Dispositif light, absence de costume et de décor : le slam est un outil très simple. A priori le plus démocratique qui soit. Sauf que l’espace public reste le territoire privilégié des hommes. A l’heure de la mise en voix des textes, il faut donc repenser un cadre scénique propice à l’engagement physique, à l’incarnation, au dévoilement des participantes. Par tradition cercle de bienveillance et de non-jugement, le slam permet la création d’un safe space. Et compte sur l’intervention émancipatrice du collectif.  » Ce qui revient chaque fois, c’est la question de la légitimité : on la construit et on la renforce ensemble. Les participantes retrouvent une sororité, il y a un truc collectif, un souffle qui circule. Immédiatement, il y a de la connivence, on rit, il y a de l’espièglerie, ça se débride. Je suis toujours impressionnée par la rapidité avec laquelle elles se reconnectent à leur capacité d’imagination.  »

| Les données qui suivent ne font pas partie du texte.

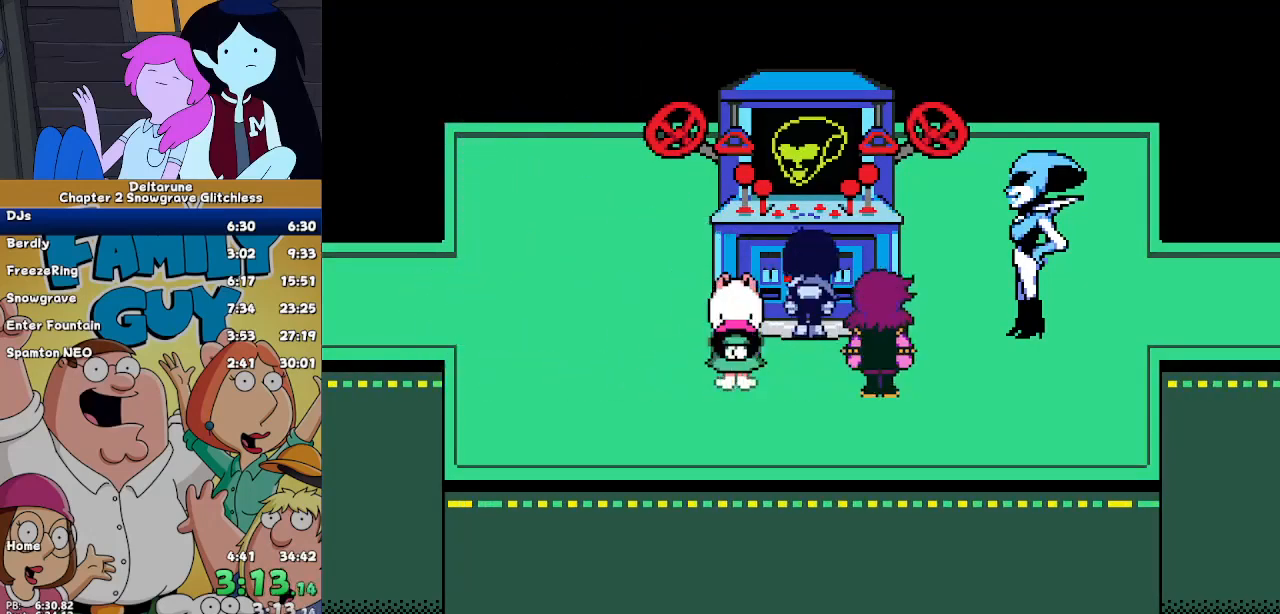
{"keys": ["ctrl", "shift", "up"], "events": [[33, "up", "down"]]}
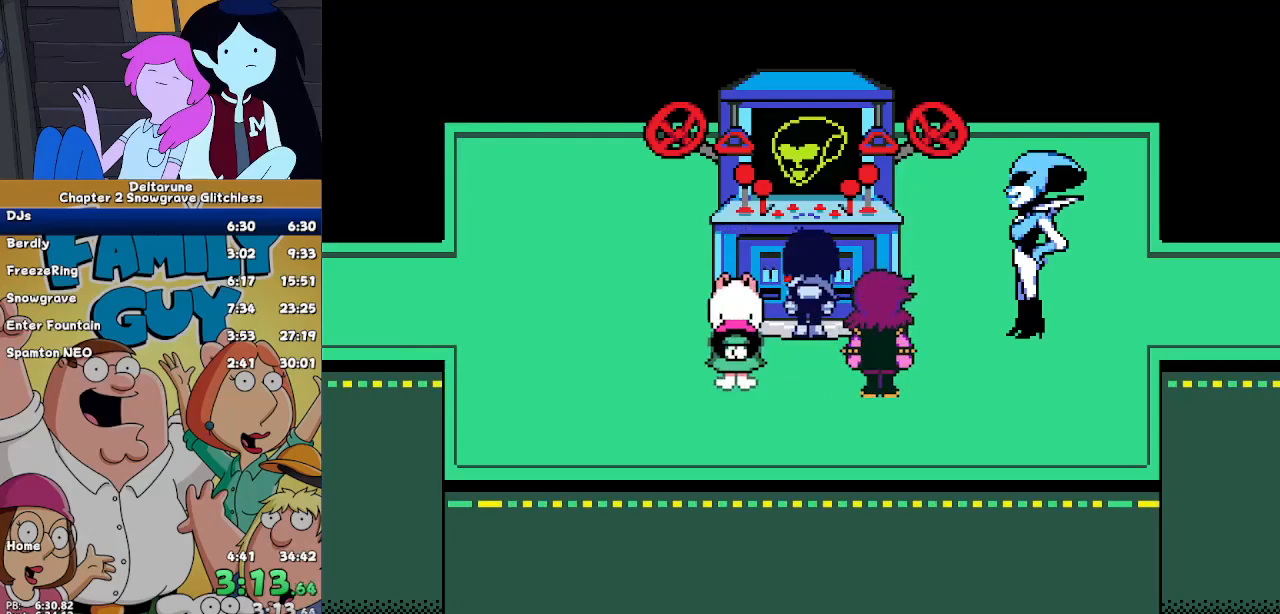
{"keys": ["ctrl", "shift", "up"], "events": []}
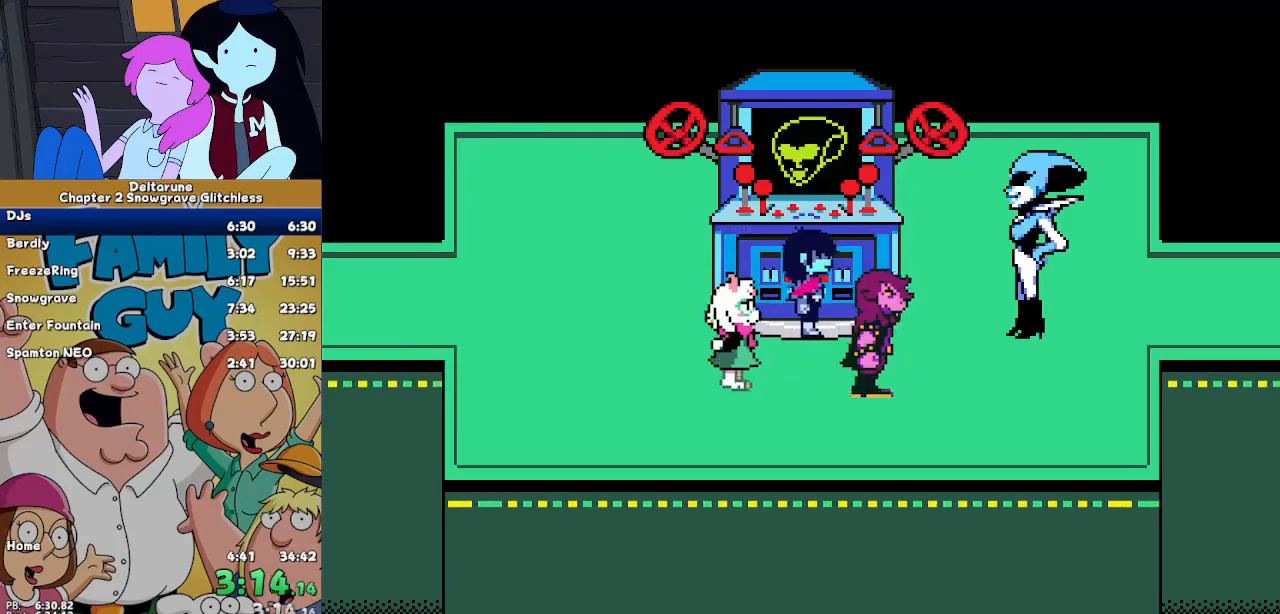
{"keys": ["ctrl", "return", "shift", "up"], "events": [[67, "return", "down"], [100, "z", "down"], [167, "return", "up"], [200, "return", "down"], [200, "z", "up"], [267, "z", "down"], [300, "return", "up"], [333, "return", "down"], [333, "z", "up"], [400, "return", "up"], [433, "z", "down"], [500, "return", "down"], [500, "z", "up"]]}
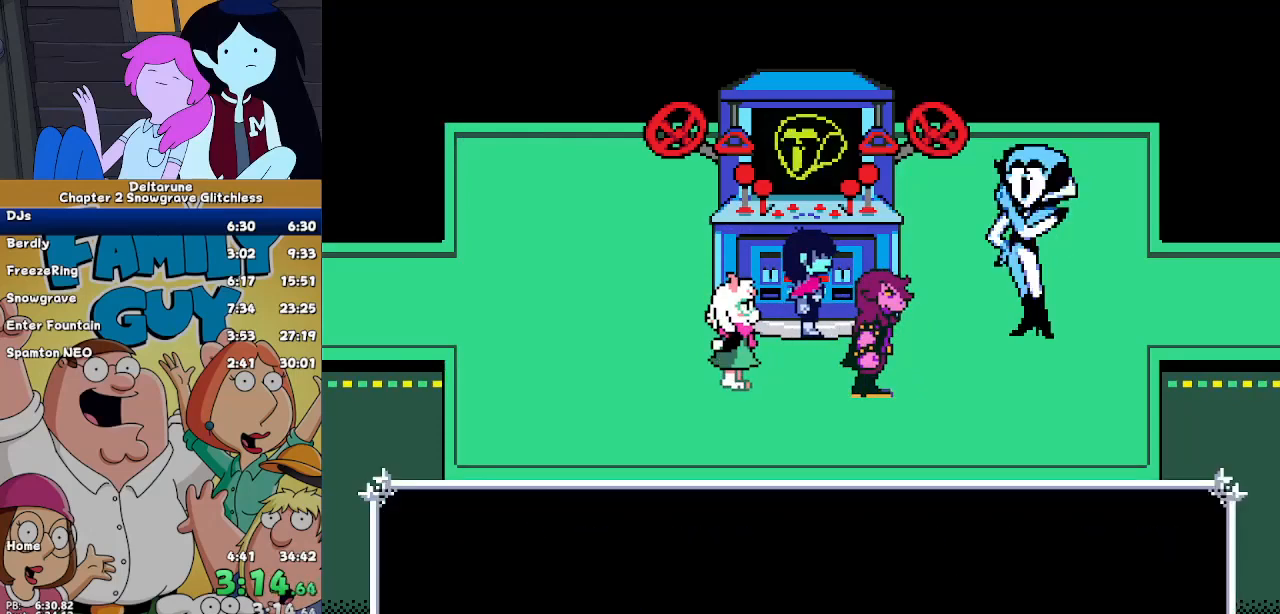
{"keys": ["ctrl", "return", "shift", "up"], "events": [[33, "z", "down"], [67, "return", "up"], [133, "z", "up"], [167, "return", "down"], [233, "return", "up"], [233, "z", "down"], [267, "return", "down"], [300, "z", "up"], [367, "z", "down"], [400, "return", "up"], [467, "z", "up"], [500, "return", "down"]]}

Recréer un lieu d’expression métissé croisant des vécus, des origines, des rapports à la langue et à l’espace public très variés nécessite de la patience, de l’écoute, mais aussi la déconstruction active de stéréotypes sexistes ou racistes : L-SLAM est un collectif agissant contre toutes les discriminations.  » Dans la vie de tous les jours de ces femmes, il y a leur âge, leur poids, la couleur de leur peau, leur voile… Et elles découvrent que tout ça peut devenir une force sur scène. Tu es âgée ? Eh bien, sur scène, soudain, tu as de la bouteille. Tu as du poids ? Eh bien, effectivement, tu pèses bien, tu as un ancrage… Dans les ateliers, les femmes se requalifient, elles se trouvent des métaphores qui les élèvent. Elles prennent confiance, elles se redressent, elles se redécouvrent en capacité à imaginer des choses. C’est la renaissance des créatrices. Une belle halte de renforcement.  »

Bénéfice collatéral de l’exercice : amener en littérature des voix venues parfois de loin, et qui n’y ont habituellement pas droit de cité – des voix jamais ou trop peu entendues. De quoi faire bouger les lignes dans les imaginaires collectifs : c’est ce qu’on appelle une claque, en slam. C’est ce qu’on appelle une claque, tout court.

On ne s’excuse de rien !, par le Collectif L-Slam, éd. Maelström reEvolution, 184 p.